Rahmetli dedemin bana el becerisi olarak kazandırdığı “kâğıttan gemi” yapmaktı. Önce A4 ebadındaki büyük kâğıtları katlayarak gemi yapardım, sonra işi geliştirip, minicik kâğıtlardan bile gemi yapmayı öğrendim. Bu alışkanlık, bazen o kadar ileri gider ki, herhangi bir misafirlikte, pastanede, lokantada elime geçen kağıt, adisyon fişi bile olsa gemi yapar, ödemeye de o şekilde giderdim. Kasiyerin yüzünde oluşan tebessüm, çocukluğumdaki sevincimi hatırlatır, farklı bir haz alırım…
Arşimet (Archimedes), hamamda yıkanırken suyun kaldırma kuvvetini bulduğu iddia edilir. Böylece, bilime çok büyük katkısı olduğu söylenir. Hamamda bunu nasıl bulduğu, tartışılsa da, koca bilim adamı işte “buldum, buldum” diyerek peştamalına aldırmadan feryat figan etmişse vardır bir hikmeti…
O tarihe kadar tahtanın yüzdüğü ama demirin battığı biliniyordu.
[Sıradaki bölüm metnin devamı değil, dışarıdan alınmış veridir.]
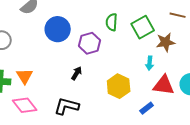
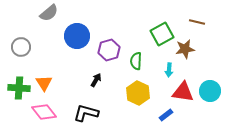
green semicircle: (112, 22) -> (136, 61), moved

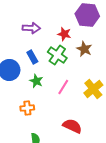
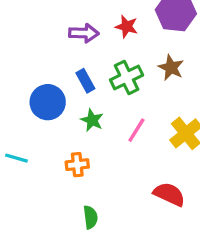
red star: (64, 34) -> (127, 27), moved
green cross: (57, 55) -> (127, 77), turned 30
red semicircle: (72, 126) -> (169, 194), moved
O tarihten sonra ise “her zaman aynı koşullarda, aynı sonuçlara ulaşılacağı”nı ispatlamıştı…
Aradan 23 koca yüzyıl geçmiş…
Biz suyun kaldırma kuvvetini elimizde hazır bulmuştuk ama suyun kaldırdığını batırmada ise üstümüze yoktu…
Çünkü biz “her zaman aynı koşullarda, aynı sonuçlara ulaşılamayacağını(!)” ispat etmiştik…
***
Dünya kurulduğundan bu yana yüzen her şey insanoğlunun ilgisini çekmiştir. Çocukluğumuzda bulduğumuz su birikintisinde çer çöp yüzdürür, sonra leğende kâğıttan yapma gemilerimizle yelken açar, uzaklara giderdik.
Bizim zamanımızda yoktu ama sonraları küvette plastik ördeğini yüzdüren çocuklarımız oldu.
Yüzen her şey gibi, yüzme de insanoğlunun “en sevdiği” faaliyetler arasında kendisine her zaman önemli bir yer buldu…
Yüzmeyi seviyorduk, yüzeni seviyor, yüzdürmeyi de seviyorduk…
Bu nedenle de, tarihin ilk zamanlarından bu yana suyun üzerine atılan tahtanın geliştirilmesiyle ömür tüketildi, koca gemiler açık denizlere doğru insanları taşıdı durdu.
İnandıklarımız vardı, bir de hayret ettiklerimiz…
Yüzen eve karşı bir merakımız vardı. Evin yüzmeyeceğine inanıyorduk çünkü ama yüzdürdük. Yüzen yatağımız, yüzen okulumuz, yüzen hastanemiz, yüzen havuzlarımız bile oldu…
Bir de yüzen adalarımız var…
Yüzen ada, karaya bağlantısı olmayan, su yüzeyinde serbest halde bulunan adalar olarak bilinir. Bunun sayısı pek fazla değil. Keşfedilmemiş var mı bilmem ama ülkemizde 22 yüzen ada olduğu tahmin ediliyor. Bunlardan birisi de Adıyaman’ın Çelikhan ilçesinde, Çat Barajını havzasında…
Adanın yüzmesi, bütün bunlardan daha da ilgi çekici.